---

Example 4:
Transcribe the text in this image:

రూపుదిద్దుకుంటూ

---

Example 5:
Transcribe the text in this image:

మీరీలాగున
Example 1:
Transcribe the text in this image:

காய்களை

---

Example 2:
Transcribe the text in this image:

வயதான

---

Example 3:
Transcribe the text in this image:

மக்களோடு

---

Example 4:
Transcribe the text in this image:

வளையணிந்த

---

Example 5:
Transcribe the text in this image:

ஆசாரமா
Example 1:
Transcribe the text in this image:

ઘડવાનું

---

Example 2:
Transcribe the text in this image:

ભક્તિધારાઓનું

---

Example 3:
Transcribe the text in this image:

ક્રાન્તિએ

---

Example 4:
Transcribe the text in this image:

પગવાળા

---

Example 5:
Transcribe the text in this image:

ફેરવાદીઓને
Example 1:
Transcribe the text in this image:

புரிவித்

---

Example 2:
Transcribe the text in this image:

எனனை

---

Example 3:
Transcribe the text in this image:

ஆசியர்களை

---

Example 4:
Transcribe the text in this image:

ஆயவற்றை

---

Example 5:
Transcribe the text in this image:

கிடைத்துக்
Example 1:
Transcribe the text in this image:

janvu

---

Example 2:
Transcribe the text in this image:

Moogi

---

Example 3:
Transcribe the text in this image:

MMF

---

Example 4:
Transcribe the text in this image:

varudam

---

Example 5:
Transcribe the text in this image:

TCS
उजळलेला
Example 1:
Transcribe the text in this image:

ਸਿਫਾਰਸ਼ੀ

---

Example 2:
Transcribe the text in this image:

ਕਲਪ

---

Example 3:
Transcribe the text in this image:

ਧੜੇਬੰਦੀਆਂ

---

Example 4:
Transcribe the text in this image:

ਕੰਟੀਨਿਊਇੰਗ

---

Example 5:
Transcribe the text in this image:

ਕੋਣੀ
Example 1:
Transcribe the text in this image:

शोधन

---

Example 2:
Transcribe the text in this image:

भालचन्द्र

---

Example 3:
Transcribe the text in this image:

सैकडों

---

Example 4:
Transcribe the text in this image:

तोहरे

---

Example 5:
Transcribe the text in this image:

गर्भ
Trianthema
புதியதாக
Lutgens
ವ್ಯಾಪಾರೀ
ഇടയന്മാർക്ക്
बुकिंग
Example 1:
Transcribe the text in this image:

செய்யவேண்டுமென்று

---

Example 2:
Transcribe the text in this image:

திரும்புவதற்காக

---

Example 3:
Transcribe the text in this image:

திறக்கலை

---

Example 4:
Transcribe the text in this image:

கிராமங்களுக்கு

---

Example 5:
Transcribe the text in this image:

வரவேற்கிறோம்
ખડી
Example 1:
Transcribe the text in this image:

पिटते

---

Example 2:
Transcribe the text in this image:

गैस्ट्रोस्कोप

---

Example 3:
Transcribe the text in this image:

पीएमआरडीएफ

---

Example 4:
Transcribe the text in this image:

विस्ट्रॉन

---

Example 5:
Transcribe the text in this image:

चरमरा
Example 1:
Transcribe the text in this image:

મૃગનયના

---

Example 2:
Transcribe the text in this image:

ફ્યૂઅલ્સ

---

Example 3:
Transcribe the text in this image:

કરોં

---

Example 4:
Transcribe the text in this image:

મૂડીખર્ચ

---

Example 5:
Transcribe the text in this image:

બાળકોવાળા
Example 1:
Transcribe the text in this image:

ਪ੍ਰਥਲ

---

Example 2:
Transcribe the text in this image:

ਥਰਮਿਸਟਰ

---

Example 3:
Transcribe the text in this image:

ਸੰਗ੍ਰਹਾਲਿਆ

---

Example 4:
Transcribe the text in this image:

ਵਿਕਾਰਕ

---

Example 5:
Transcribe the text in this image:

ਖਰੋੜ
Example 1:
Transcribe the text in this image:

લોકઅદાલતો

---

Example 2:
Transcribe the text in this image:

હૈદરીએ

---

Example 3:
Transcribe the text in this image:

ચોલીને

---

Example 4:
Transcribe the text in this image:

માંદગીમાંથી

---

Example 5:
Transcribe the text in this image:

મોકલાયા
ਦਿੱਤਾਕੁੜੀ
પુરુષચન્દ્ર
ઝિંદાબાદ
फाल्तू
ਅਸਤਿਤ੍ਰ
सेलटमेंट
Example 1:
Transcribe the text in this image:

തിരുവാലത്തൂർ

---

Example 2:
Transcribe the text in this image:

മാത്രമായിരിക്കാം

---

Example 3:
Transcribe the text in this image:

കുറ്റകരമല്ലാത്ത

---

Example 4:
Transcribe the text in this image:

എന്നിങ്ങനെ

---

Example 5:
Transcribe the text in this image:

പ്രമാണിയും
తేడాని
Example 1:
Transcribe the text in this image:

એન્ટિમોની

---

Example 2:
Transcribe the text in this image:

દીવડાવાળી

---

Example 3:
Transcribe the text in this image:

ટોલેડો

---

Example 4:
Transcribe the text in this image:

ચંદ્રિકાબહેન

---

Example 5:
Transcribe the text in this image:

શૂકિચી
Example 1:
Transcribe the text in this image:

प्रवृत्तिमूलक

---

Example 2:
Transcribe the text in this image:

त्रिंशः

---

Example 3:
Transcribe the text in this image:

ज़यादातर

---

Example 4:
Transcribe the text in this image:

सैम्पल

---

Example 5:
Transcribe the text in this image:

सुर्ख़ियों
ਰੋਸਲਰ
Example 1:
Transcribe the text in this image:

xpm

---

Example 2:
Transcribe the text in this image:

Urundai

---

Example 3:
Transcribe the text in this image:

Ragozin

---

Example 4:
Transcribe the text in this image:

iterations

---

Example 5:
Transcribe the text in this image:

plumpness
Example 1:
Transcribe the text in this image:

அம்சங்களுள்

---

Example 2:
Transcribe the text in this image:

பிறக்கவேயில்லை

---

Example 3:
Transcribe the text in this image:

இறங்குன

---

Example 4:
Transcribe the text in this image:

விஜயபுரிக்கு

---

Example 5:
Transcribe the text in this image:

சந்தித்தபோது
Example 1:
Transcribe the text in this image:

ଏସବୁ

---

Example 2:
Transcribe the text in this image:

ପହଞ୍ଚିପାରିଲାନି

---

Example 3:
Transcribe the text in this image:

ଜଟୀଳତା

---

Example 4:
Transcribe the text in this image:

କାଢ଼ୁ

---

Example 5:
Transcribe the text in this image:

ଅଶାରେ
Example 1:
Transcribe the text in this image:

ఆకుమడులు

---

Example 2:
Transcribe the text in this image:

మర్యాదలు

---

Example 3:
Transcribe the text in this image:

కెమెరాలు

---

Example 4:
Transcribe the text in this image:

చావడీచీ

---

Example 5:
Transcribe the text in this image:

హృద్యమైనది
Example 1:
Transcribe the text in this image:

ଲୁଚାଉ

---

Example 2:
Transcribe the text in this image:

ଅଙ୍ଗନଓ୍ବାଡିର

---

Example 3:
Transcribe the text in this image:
^^^^^^^^^^^^^^^^
Directions for this task: Copy all of the material above line for line, with no changes.

Answer to the exercise:
---

Example 4:
Transcribe the text in this image:

రూపుదిద్దుకుంటూ

---

Example 5:
Transcribe the text in this image:

మీరీలాగున
Example 1:
Transcribe the text in this image:

காய்களை

---

Example 2:
Transcribe the text in this image:

வயதான

---

Example 3:
Transcribe the text in this image:

மக்களோடு

---

Example 4:
Transcribe the text in this image:

வளையணிந்த

---

Example 5:
Transcribe the text in this image:

ஆசாரமா
Example 1:
Transcribe the text in this image:

ઘડવાનું

---

Example 2:
Transcribe the text in this image:

ભક્તિધારાઓનું

---

Example 3:
Transcribe the text in this image:

ક્રાન્તિએ

---

Example 4:
Transcribe the text in this image:

પગવાળા

---

Example 5:
Transcribe the text in this image:

ફેરવાદીઓને
Example 1:
Transcribe the text in this image:

புரிவித்

---

Example 2:
Transcribe the text in this image:

எனனை

---

Example 3:
Transcribe the text in this image:

ஆசியர்களை

---

Example 4:
Transcribe the text in this image:

ஆயவற்றை

---

Example 5:
Transcribe the text in this image:

கிடைத்துக்
Example 1:
Transcribe the text in this image:

janvu

---

Example 2:
Transcribe the text in this image:

Moogi

---

Example 3:
Transcribe the text in this image:

MMF

---

Example 4:
Transcribe the text in this image:

varudam

---

Example 5:
Transcribe the text in this image:

TCS
उजळलेला
Example 1:
Transcribe the text in this image:

ਸਿਫਾਰਸ਼ੀ

---

Example 2:
Transcribe the text in this image:

ਕਲਪ

---

Example 3:
Transcribe the text in this image:

ਧੜੇਬੰਦੀਆਂ

---

Example 4:
Transcribe the text in this image:

ਕੰਟੀਨਿਊਇੰਗ

---

Example 5:
Transcribe the text in this image:

ਕੋਣੀ
Example 1:
Transcribe the text in this image:

शोधन

---

Example 2:
Transcribe the text in this image:

भालचन्द्र

---

Example 3:
Transcribe the text in this image:

सैकडों

---

Example 4:
Transcribe the text in this image:

तोहरे

---

Example 5:
Transcribe the text in this image:

गर्भ
Trianthema
புதியதாக
Lutgens
ವ್ಯಾಪಾರೀ
ഇടയന്മാർക്ക്
बुकिंग
Example 1:
Transcribe the text in this image:

செய்யவேண்டுமென்று

---

Example 2:
Transcribe the text in this image:

திரும்புவதற்காக

---

Example 3:
Transcribe the text in this image:

திறக்கலை

---

Example 4:
Transcribe the text in this image:

கிராமங்களுக்கு

---

Example 5:
Transcribe the text in this image:

வரவேற்கிறோம்
ખડી
Example 1:
Transcribe the text in this image:

पिटते

---

Example 2:
Transcribe the text in this image:

गैस्ट्रोस्कोप

---

Example 3:
Transcribe the text in this image:

पीएमआरडीएफ

---

Example 4:
Transcribe the text in this image:

विस्ट्रॉन

---

Example 5:
Transcribe the text in this image:

चरमरा
Example 1:
Transcribe the text in this image:

મૃગનયના

---

Example 2:
Transcribe the text in this image:

ફ્યૂઅલ્સ

---

Example 3:
Transcribe the text in this image:

કરોં

---

Example 4:
Transcribe the text in this image:

મૂડીખર્ચ

---

Example 5:
Transcribe the text in this image:

બાળકોવાળા
Example 1:
Transcribe the text in this image:

ਪ੍ਰਥਲ

---

Example 2:
Transcribe the text in this image:

ਥਰਮਿਸਟਰ

---

Example 3:
Transcribe the text in this image:

ਸੰਗ੍ਰਹਾਲਿਆ

---

Example 4:
Transcribe the text in this image:

ਵਿਕਾਰਕ

---

Example 5:
Transcribe the text in this image:

ਖਰੋੜ
Example 1:
Transcribe the text in this image:

લોકઅદાલતો

---

Example 2:
Transcribe the text in this image:

હૈદરીએ

---

Example 3:
Transcribe the text in this image:

ચોલીને

---

Example 4:
Transcribe the text in this image:

માંદગીમાંથી

---

Example 5:
Transcribe the text in this image:

મોકલાયા
ਦਿੱਤਾਕੁੜੀ
પુરુષચન્દ્ર
ઝિંદાબાદ
फाल्तू
ਅਸਤਿਤ੍ਰ
सेलटमेंट
Example 1:
Transcribe the text in this image:

തിരുവാലത്തൂർ

---

Example 2:
Transcribe the text in this image:

മാത്രമായിരിക്കാം

---

Example 3:
Transcribe the text in this image:

കുറ്റകരമല്ലാത്ത

---

Example 4:
Transcribe the text in this image:

എന്നിങ്ങനെ

---

Example 5:
Transcribe the text in this image:

പ്രമാണിയും
తేడాని
Example 1:
Transcribe the text in this image:

એન્ટિમોની

---

Example 2:
Transcribe the text in this image:

દીવડાવાળી

---

Example 3:
Transcribe the text in this image:

ટોલેડો

---

Example 4:
Transcribe the text in this image:

ચંદ્રિકાબહેન

---

Example 5:
Transcribe the text in this image:

શૂકિચી
Example 1:
Transcribe the text in this image:

प्रवृत्तिमूलक

---

Example 2:
Transcribe the text in this image:

त्रिंशः

---

Example 3:
Transcribe the text in this image:

ज़यादातर

---

Example 4:
Transcribe the text in this image:

सैम्पल

---

Example 5:
Transcribe the text in this image:

सुर्ख़ियों
ਰੋਸਲਰ
Example 1:
Transcribe the text in this image:

xpm

---

Example 2:
Transcribe the text in this image:

Urundai

---

Example 3:
Transcribe the text in this image:

Ragozin

---

Example 4:
Transcribe the text in this image:

iterations

---

Example 5:
Transcribe the text in this image:

plumpness
Example 1:
Transcribe the text in this image:

அம்சங்களுள்

---

Example 2:
Transcribe the text in this image:

பிறக்கவேயில்லை

---

Example 3:
Transcribe the text in this image:

இறங்குன

---

Example 4:
Transcribe the text in this image:

விஜயபுரிக்கு

---

Example 5:
Transcribe the text in this image:

சந்தித்தபோது
Example 1:
Transcribe the text in this image:

ଏସବୁ

---

Example 2:
Transcribe the text in this image:

ପହଞ୍ଚିପାରିଲାନି

---

Example 3:
Transcribe the text in this image:

ଜଟୀଳତା

---

Example 4:
Transcribe the text in this image:

କାଢ଼ୁ

---

Example 5:
Transcribe the text in this image:

ଅଶାରେ
Example 1:
Transcribe the text in this image:

ఆకుమడులు

---

Example 2:
Transcribe the text in this image:

మర్యాదలు

---

Example 3:
Transcribe the text in this image:

కెమెరాలు

---

Example 4:
Transcribe the text in this image:

చావడీచీ

---

Example 5:
Transcribe the text in this image:

హృద్యమైనది
Example 1:
Transcribe the text in this image:

ଲୁଚାଉ

---

Example 2:
Transcribe the text in this image:

ଅଙ୍ଗନଓ୍ବାଡିର

---

Example 3:
Transcribe the text in this image:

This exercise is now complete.